The Mexican revolution, beginning in 1910, evolves as a long and complex sequence of violent events lasting ten years. By May 1911 it has acquired sufficient impetus for the ageing dictator Díaz to be compelled to resign. He escapes into exile. Francisco Madero is elected president.

Madero's moderate policies please no one. In 1913 he is toppled and murdered in a coup led by the army commander, Victoriano Huerta. Huerta's assumption of the presidency restores the condition of dictatorship from which the country has so recently escaped. But he is rapidly deposed in 1914, in a coup which is immediately followed by civil war.


Two of the main contenders in the civil war are romantic figures in a Mexican bandit tradition. Pancho Villa, son of a labourer and a fugitive from justice from an early age, forms a private army several thousand strong which becomes known as the Division of the North.

Emiliano Zapata, also the son of a peasant, wins a reputation among the dispossed of southern Mexico for leading peasant groups in the seizure of land (using a famous slogan Tierra y Libertad, 'Land and Liberty'). He too becomes the commander of a guerrilla force numbering eventually some 25,000 men - the Liberation Army of the South.


Both men fight on behalf of Madero in the early stage of the revolution in 1911. Both take part in the toppling of Huerta in 1914. But there is also a third and more conventional group in the struggle against Huerta. This is a moderate political party, known as the Constitutionalists and led by a landowner, Venustiano Carranza.

(Required work)
• A. List every person named in the passage on the Mexican revolution.
• B. Answer these questions from the passage on the Mexican revolution:
(i) In what year is Madero toppled and murdered?
(ii) What name does Pancho Villa's private army come to be known by?
(iii) Who leads the Constitutionalists?
• C. Carry the passage on the Mexican revolution forward from its final sentence.

Stored records:
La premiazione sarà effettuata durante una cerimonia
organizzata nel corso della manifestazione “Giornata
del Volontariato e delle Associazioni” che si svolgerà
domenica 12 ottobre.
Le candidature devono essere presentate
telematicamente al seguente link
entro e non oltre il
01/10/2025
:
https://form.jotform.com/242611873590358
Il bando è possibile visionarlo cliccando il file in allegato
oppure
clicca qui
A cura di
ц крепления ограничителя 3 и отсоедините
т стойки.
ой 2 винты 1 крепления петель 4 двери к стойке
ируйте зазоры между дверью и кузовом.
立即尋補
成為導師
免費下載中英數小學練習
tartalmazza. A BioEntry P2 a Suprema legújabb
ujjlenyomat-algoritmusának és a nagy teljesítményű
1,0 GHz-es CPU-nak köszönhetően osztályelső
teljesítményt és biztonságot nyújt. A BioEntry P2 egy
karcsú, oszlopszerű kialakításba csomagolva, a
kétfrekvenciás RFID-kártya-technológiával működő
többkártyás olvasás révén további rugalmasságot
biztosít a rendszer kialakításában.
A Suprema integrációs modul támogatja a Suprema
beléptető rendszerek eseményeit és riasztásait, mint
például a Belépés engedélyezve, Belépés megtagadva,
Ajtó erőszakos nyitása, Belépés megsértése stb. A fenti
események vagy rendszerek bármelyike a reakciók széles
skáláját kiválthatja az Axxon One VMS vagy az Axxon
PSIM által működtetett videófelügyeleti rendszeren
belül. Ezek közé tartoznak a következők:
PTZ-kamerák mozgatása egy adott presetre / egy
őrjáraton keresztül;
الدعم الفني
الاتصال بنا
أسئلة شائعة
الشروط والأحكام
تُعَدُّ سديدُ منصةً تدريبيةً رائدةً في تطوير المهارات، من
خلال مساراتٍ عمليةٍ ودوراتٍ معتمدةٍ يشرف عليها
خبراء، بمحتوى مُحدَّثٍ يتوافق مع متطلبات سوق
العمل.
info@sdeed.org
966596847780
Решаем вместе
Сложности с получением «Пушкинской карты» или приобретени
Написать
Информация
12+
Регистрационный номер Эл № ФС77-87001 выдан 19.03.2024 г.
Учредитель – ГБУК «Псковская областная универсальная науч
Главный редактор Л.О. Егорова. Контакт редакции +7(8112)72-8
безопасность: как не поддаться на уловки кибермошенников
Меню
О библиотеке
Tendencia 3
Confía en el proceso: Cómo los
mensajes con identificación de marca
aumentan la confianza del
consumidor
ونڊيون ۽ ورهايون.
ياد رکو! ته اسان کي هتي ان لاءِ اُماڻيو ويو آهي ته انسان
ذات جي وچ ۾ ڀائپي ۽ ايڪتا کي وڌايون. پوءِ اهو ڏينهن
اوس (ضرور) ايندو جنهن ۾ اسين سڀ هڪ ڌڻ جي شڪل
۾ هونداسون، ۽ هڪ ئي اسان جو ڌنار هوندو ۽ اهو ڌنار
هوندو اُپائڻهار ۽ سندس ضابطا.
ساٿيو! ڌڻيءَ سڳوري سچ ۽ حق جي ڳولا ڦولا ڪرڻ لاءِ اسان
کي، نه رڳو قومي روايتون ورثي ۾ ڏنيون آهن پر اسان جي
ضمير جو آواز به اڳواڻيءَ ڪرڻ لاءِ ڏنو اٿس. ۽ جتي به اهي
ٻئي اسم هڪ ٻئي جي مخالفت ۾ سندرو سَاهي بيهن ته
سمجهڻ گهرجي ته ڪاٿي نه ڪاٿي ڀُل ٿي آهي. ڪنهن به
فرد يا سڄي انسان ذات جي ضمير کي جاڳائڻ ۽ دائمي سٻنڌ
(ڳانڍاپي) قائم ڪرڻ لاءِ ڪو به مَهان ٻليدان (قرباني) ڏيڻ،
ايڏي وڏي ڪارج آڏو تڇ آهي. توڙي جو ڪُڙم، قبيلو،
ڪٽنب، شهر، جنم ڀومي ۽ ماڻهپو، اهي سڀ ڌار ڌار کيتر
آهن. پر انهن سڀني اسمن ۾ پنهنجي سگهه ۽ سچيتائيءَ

(Answers by task)
• A.
Díaz
Francisco Madero
Victoriano Huerta
Pancho Villa
Emiliano Zapata
Venustiano Carranza

• B.
(i) 1913
(ii) The Division of the North
(iii) Venustiano Carranza, a landowner

• C.
Once victory over Huerta has been jointly achieved, civil war develops between these three groups of former allies. Usually, but not always, the conflict is between the two guerrilla leaders on one side and the Constitutionalists on the other.


In November 1914 Villa's and Zapata's armies together occupy Mexico City (where the citizens are impressed by the courteous ways of these peasant guerrillas). But over the next two years it is Carranza's forces which gradually prevail. By May 1917 he is in a strong enough position to be formally elected president.

The election takes place under the terms of a radical new constitution of 1917, promising extensive measures of land and labour reform. Carranza, conservative by nature, probably has little intention of delivering these reforms. But his scope for action is anyway limited by a continuing guerrilla campaign against his regime, carried out by Villa and Zapata.


These years of unrest are brought to an end in 1920 when a swift and effective coup against Carranza is carried out by one of his best generals, Alvara Obregón. Obregón's own election as president, in December 1920, ushers in a welcome period of calm after the decade of ceaseless revolution.

The main rivals in the civil war all come to a violent end. Zapata is tricked, in April 1919, into attending a meeting where he is ambushed and shot by Carranza's troops. Carranza is murdered in May 1920 while attempting to flee to Veracruz. Villa is granted a pardon by Obregón on condition that he retires to his ranch, where he is assassinated in 1923.


Obregón and Calles: 1920-1928

During the years of the revolution Obregón has been the most successful soldier in Mexico, regularly winning victories on behalf of Carranza, but he has also been a consistently radical voice in the politics of the time. In any area where he establishes control, against the forces of either Villa or Zapata, he introduces minimum wages and maximum hours for labour and takes measures to restrain the church.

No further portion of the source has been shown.